In our conversation, Beck told me that she sees the fussily feminine presentation of many transwomen as a gendered expression of “blackface,” which she explicitly calls “womanface.” Women do not—or should not—need elaborate makeup and high heels to prove they are women, says Beck. When men perpetuate a stereotype to demonstrate their womanhood that Beck associates with oppression, she feels existentially mocked and de-valued in the same way that black people do when white people appropriate their colour.
The word “womanface” shocked me at first, considering its provocative leverage of a word associated with racism and the horror of slavery. Is it a reasonable analogy? Upon consideration, I think the analogy is justifiable when one considers the stakes for all women inherent in the anti-scientific dogmas against which Beck and Murphy are dissenting. These dogmas are penetrating and transforming the institutions tasked with upholding justice, individual freedoms and public safety.
As the transformation progresses, it becomes clear that, apart from vulnerable children, women are the principal victims in a zero sum cultural game: the pace and reach of trans rights is directly proportionate to the pace and reach of the erasure of women as a distinct sex with immutable characteristics.
If a lesbian cannot say on Twitter that a transwoman is a male identifying as a woman, or find herself welcome at Pride or treated as an equal on an official civic committee, then no woman or her daughters will be safe from identity erasure of some kind in her lifetime—somehow, somewhere, some day—by the same tyrants who hate Murphy and Beck for the heterodoxy they represent.

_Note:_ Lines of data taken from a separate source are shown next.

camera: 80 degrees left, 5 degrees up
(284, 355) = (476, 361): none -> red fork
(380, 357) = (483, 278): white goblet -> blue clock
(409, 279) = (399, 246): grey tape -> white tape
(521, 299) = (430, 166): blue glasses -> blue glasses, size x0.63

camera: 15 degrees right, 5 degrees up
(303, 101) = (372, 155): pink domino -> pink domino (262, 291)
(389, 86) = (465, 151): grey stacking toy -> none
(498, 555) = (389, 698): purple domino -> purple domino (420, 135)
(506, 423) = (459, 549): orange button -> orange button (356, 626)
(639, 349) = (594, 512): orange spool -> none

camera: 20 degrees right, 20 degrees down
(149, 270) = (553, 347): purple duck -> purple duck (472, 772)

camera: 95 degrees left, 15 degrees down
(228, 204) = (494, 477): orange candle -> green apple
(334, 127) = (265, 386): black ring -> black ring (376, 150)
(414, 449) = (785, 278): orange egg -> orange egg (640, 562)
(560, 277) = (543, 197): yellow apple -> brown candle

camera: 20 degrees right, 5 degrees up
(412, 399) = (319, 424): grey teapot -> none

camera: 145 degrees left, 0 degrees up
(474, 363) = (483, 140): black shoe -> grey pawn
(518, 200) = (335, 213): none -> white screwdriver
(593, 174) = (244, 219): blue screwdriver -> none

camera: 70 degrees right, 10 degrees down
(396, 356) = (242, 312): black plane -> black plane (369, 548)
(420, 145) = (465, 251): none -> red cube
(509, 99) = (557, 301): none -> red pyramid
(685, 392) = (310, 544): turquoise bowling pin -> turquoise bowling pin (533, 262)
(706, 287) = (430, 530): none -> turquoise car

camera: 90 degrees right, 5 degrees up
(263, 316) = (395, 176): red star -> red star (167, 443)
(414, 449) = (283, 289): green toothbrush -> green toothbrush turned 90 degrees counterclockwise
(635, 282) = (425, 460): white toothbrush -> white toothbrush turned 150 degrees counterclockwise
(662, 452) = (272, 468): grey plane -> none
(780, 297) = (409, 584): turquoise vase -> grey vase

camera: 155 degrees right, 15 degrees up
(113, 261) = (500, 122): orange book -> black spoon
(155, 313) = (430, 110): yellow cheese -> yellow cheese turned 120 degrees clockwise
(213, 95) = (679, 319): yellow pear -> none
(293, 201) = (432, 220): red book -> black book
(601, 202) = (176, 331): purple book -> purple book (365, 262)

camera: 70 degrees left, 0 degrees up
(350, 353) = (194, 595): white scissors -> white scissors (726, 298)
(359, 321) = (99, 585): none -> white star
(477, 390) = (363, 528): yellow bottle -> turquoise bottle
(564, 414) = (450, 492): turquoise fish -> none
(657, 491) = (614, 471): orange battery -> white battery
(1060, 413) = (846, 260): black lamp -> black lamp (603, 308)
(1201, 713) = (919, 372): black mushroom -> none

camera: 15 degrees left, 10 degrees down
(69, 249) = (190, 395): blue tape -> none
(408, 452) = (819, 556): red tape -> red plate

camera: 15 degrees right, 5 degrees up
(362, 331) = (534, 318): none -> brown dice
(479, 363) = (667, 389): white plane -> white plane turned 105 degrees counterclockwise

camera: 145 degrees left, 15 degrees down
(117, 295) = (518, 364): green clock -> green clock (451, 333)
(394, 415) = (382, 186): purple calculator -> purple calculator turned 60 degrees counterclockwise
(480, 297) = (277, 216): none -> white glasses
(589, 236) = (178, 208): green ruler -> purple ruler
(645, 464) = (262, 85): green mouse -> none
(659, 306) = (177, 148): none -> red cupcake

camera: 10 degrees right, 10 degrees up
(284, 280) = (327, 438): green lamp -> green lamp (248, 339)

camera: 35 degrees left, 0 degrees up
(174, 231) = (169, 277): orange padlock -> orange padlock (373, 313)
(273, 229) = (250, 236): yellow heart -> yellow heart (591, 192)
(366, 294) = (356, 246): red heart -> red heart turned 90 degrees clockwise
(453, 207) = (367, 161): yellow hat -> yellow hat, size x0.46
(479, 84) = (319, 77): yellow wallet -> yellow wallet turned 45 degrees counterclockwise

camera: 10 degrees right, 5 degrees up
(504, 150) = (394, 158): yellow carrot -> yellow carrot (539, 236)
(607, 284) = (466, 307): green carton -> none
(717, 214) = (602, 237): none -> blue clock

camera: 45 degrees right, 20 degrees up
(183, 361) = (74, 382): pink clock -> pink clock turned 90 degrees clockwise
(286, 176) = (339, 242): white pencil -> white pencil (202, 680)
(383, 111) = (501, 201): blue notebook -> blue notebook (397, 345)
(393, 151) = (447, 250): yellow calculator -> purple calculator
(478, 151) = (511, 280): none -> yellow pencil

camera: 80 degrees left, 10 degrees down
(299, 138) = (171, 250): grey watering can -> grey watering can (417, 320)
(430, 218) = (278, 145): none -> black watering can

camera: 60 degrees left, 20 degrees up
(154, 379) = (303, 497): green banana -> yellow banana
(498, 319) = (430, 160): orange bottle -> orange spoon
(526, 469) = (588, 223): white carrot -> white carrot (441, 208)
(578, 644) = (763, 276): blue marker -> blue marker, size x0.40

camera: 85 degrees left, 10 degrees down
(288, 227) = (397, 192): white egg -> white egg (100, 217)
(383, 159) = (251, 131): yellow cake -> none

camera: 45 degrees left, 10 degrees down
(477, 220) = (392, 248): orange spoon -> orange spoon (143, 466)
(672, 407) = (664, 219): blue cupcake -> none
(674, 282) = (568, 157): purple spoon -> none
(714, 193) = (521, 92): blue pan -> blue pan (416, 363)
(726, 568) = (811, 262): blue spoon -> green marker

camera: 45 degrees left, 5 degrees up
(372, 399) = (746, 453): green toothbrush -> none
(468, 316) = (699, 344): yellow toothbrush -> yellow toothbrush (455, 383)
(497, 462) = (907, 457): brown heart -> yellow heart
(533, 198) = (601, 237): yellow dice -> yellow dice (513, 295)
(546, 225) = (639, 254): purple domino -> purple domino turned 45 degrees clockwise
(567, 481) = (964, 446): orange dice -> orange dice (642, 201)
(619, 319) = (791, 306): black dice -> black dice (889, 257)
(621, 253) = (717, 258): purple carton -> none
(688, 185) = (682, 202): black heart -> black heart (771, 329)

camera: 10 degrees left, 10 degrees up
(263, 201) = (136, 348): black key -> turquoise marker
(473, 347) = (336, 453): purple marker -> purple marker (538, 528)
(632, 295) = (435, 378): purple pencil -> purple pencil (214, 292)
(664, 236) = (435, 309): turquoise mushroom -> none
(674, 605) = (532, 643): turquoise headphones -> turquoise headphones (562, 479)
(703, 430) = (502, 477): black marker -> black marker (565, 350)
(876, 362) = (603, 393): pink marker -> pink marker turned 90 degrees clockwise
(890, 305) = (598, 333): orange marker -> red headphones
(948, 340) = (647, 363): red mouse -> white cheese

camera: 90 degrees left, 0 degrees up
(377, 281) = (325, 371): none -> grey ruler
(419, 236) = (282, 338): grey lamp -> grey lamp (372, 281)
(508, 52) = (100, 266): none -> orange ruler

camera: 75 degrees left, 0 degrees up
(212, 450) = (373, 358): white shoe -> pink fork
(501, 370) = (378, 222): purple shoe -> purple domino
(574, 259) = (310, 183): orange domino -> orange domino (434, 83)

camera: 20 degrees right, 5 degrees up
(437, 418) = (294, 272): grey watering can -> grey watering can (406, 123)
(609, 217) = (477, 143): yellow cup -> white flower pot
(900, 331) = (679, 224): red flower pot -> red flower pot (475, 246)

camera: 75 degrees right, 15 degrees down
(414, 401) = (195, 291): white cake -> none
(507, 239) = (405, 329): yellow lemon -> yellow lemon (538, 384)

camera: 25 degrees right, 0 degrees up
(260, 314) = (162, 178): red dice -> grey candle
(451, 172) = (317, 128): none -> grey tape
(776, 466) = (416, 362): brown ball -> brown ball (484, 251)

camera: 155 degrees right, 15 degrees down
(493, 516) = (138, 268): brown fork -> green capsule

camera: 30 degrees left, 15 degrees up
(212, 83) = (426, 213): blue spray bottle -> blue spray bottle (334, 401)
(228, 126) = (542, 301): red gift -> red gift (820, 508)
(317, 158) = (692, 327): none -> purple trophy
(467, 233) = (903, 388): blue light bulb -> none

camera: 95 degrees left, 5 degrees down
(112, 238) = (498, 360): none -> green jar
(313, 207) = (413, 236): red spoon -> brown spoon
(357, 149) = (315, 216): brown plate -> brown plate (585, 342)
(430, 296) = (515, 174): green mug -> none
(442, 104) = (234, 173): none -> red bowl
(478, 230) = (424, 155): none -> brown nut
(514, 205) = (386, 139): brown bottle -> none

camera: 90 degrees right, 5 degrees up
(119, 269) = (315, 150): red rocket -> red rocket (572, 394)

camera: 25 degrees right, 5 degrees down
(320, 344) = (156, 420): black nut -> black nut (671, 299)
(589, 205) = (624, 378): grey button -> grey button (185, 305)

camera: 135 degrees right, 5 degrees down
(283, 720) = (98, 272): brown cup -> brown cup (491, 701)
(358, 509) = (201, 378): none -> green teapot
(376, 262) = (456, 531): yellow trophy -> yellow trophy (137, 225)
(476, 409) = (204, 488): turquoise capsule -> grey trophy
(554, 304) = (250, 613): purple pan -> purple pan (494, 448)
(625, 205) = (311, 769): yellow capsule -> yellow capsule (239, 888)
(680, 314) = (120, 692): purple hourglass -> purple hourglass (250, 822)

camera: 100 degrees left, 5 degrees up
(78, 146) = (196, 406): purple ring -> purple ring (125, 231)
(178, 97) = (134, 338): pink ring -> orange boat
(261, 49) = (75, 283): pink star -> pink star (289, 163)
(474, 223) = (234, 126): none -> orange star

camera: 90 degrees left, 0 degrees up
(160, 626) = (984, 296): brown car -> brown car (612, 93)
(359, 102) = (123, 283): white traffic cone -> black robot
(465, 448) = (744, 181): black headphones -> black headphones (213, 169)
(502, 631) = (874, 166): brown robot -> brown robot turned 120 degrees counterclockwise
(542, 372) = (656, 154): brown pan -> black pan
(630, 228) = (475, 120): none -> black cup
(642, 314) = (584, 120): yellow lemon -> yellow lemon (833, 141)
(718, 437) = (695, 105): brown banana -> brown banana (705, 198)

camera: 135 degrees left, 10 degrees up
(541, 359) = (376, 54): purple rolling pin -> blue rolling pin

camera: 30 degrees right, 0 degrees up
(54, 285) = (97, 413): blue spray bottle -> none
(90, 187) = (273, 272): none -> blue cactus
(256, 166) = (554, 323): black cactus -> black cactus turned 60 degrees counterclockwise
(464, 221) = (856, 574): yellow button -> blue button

Whether women are feminists or not, straight or lesbian, mono or bi, conservative or progressive, evangelical Christian or secular: If you do not want to see our sex culturally eradicated; or even if you disagree with Murphy and Beck, but believe in their right to speak their minds without fear of systemically-endorsed punishment, stand with these courageous women, and join your voice to theirs in solidarity.